Referate zur Wiener Residenzlandschaft und der Kritik am Wiener Kaiserhof bereiteten auf das exklusive Nachmittagsprogramm vor: Ein Besuch von Schloss Schönbrunn, der Sommerresidenz vor den Toren der Stadt. Dort erhielten wir die Gelegenheit zu einem Austausch mit den Kurator*innen von Schönbrunn. In einem offenen Gespräch beantworteten sie unsere Fragen über ihre Tätigkeiten, während wir gespannt lauschten. Kein Wunder, dass die ursprünglich veranschlagte Stunde dafür nicht ausreichte. Das nächste Highlight ließ nicht lange auf sich warten: Im Anschluss an das Gespräch führte uns Martin Mutschlechner, Kurator in Schönbrunn, durch die prunkvollen Räume des Schlosses. Als besonderes Extra führte er uns sogar in die ehemaligen Räume der Bediensteten, die sich hinter Tapetentüren verbergen und Besucher*innen für gewöhnlich verschlossen bleiben. Den Sonnenuntergang genossen die Teilnehmer*innen in den Gärten von Schönbrunn oder beim gemeinsamen Abendessen in lokalen Gastgärten.

Am vierten Tag ging es morgens raus aus Wien und rein nach Bratislava, der ehemals als Pressburg bekannten Haupt- und Krönungsstadt des frühneuzeitlichen Ungarn. Dort erfuhren wir, wie das Postsystem das Reisen in der Frühen Neuzeit beschleunigte – trotz dieser Erkenntnis entschieden wir uns dennoch für die deutlich bequemere Anfahrt mit dem Zug. Im Martinsdom gingen wir, begleitet von einem Referat, der Krönung Maria Theresias zum König von Ungarn (ja, richtig gelesen) nach, gefolgt von einem Aufstieg zur Burg. Für das Bergauflaufen wurden wir mit einem atemberaubenden Blick über die Donau belohnt. Die Organisation und Führung übernahm dankenswerterweise Dorota Vargova vom Institut für die Erforschung der Habsburgermonarchie und des Balkanraumes. Nach einem spannenden Tag beendeten wir diesen in einem traditionellen Heurigen – mit Wein und gutem Essen lässt sich die Geschichte schließlich am besten verdauen!

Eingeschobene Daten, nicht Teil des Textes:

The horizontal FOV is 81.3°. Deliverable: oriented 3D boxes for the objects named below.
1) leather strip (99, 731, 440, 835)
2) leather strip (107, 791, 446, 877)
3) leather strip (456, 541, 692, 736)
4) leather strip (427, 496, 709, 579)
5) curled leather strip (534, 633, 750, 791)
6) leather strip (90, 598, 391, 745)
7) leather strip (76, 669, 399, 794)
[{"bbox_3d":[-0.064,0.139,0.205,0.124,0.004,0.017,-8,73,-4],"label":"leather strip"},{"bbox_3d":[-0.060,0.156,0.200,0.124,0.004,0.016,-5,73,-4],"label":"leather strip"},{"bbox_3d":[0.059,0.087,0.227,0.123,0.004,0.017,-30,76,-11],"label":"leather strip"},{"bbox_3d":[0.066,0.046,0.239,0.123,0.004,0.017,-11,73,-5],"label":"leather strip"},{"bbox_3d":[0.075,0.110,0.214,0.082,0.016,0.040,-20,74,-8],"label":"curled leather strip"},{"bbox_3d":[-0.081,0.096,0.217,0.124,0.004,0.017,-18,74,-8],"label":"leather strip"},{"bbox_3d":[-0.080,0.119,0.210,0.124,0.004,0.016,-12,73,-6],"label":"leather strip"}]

Der Vormittag am Tag der Abreise wurde selbstverständlich genutzt: Kurzreferate informierten uns über die Organisation der Wasserversorgung in der Stadt, gefolgt von einem Vortrag über Höfische Feste. Hatten wir unseren Wienaufenthalt passend mit dem Zentrum des blühenden Hoflebens begonnen, so endete er mit dem Besuch der letzten Ruhestätten. In einem Referat zu den Begräbnisfeierlichkeiten gingen wir dem Sterben der Kaiser aus dem Hause Habsburg nach. In der Augustinerkirche und der Kapuzinergruft sahen wir die Herzurnen und die monumentalen Sarkophage.

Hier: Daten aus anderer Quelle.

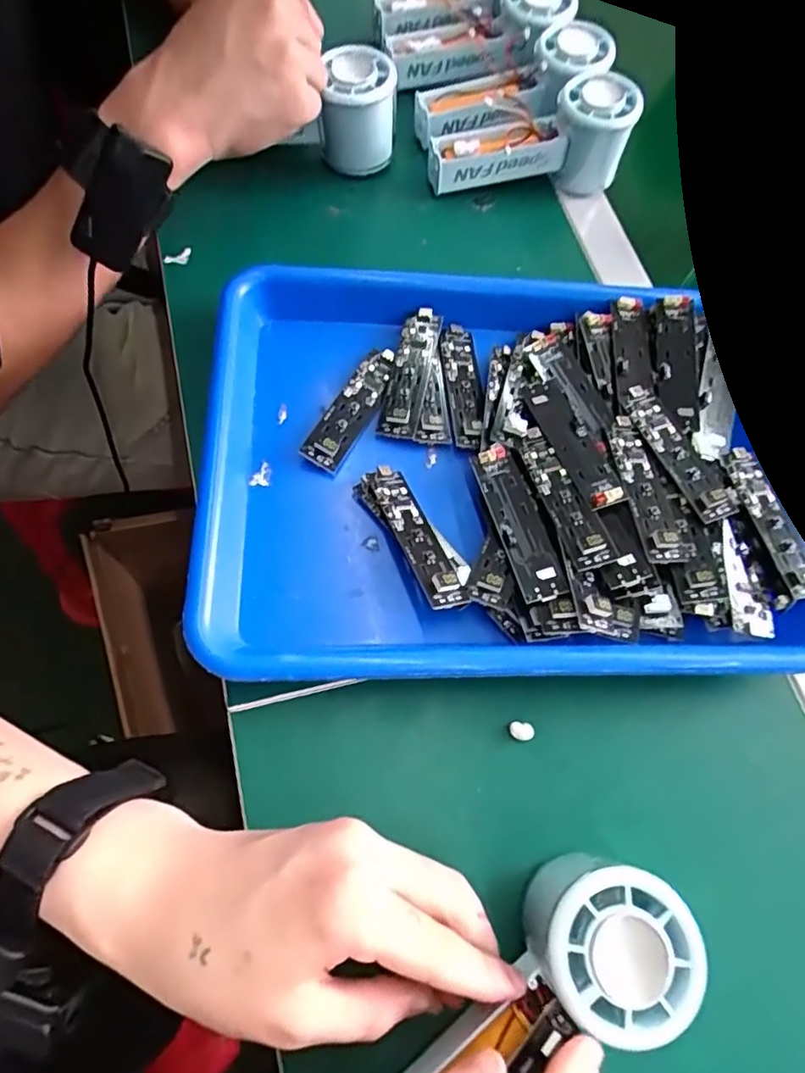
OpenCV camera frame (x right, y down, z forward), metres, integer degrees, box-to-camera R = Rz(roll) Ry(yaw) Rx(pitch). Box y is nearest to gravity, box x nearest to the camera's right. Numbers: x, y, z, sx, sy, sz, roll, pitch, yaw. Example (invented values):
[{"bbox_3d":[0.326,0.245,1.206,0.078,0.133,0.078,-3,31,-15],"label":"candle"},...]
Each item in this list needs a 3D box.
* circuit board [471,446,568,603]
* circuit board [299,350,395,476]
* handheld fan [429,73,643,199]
[{"bbox_3d":[0.063,-0.009,0.336,0.025,0.007,0.094,-13,62,-5],"label":"circuit board"},{"bbox_3d":[-0.029,-0.079,0.368,0.023,0.012,0.089,28,64,5],"label":"circuit board"},{"bbox_3d":[0.093,-0.293,0.463,0.150,0.059,0.051,-8,67,-12],"label":"handheld fan"}]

Nach diesem beeindruckenden Abschluss trat die Gruppe die Heimfahrt vom Wiener Hauptbahnhof an, wobei wir es uns nicht nehmen ließen, das Spiel Deutschland gegen Spanien im Zug zu verfolgen, wenn auch mit holpriger Internetverbindung. Mit etwas Verspätung landeten wir schließlich wieder wohlbehalten am Mainzer Hauptbahnhof. Nach fünf aufregenden Tagen und einer Menge Schritte auf den Schrittzählern ging damit eine spannende und lehrreiche Wien-Exkursion bei Kaiserwetter zu Ende.